Tonton Basile se retourna de l’autre côté et expira de l’air par le nez.
— Mais qu’est-ce que ça peut bien faire, expliqua Zitanao à la chandelle collée à ses pieds, qu’est-ce que ça peut bien faire ?…
Elle n’avait pas oublié le chemin de sa province et les villages de son enfance, dans les dunes du sud. Elle saurait bien y retrouver quelque membre de sa tribu qui, lui, ne serait pas cinglé au point de laisser dévorer toutes les provisions pendant qu’on rapetassait un vieux tas de pierres dont…
— Par les couilles du lion-qui-boite ! éclata Tonton Basile.
Il souleva les jambes, s’assit, laissa retomber ses pieds, les plantes claquant sur le sol balayé de frais.
— Alors y a pas… Alors un homme peut pas… Alors, alors… Cul de guenon-qui-gratte, y a pas moyen qu’un homme…
Il expira plusieurs fois par le nez, saisit dans le repli de son pagne sa réserve de mélange de tabac de mégot, d’herbe et de ciment pilé, se roula une cigarette dans un bout de vieux journal, et l’alluma.
— Tais-toi ! cria-t-il, expulsant la première bouffée, s’adressant à la voix de Zitanao qui continuait de démontrer à la casserole l’étendue de l’égoïsme de ces fous fichus d’hommes.
Puis, dans le silence revenu, tirant d’amples bouffées de son clope, il entreprit de réfléchir.
A la nuit tombée, il y était encore, assis dans l’obscurité sur la plus haute marche du porche de ce qu’il appelait désormais « ma maison ».
Il était exténué, mais il n’abandonnait pas.
A l’intérieur de son crâne cognait la migraine, mais il ne se résignait pas.

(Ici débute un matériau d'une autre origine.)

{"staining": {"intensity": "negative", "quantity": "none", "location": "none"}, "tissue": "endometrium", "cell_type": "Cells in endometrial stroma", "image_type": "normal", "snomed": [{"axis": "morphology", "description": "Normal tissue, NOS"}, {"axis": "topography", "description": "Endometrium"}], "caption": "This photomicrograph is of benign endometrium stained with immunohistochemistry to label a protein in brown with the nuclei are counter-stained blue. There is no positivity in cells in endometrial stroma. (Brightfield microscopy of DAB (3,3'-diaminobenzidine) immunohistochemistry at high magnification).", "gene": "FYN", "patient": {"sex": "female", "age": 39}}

Des mauvaises sueurs coulaient de ses aisselles et de la raie de ses fesses, ses paupières raclaient comme du sable la surface de ses yeux, sa gorge était ensuifée du mélange de tabac et de ciment, mais il s’obstinait à réfléchir.
Et ne trouvait guère.
Et se désolait.
— Qu’allons-nous donc manger, pet d’éléphant !
Il ferma les yeux d’exaspération et dut s’assoupir un instant car, quand il les rouvrit, ce fut pour découvrir, assis à côté de lui, un moine de l’ancienne religion.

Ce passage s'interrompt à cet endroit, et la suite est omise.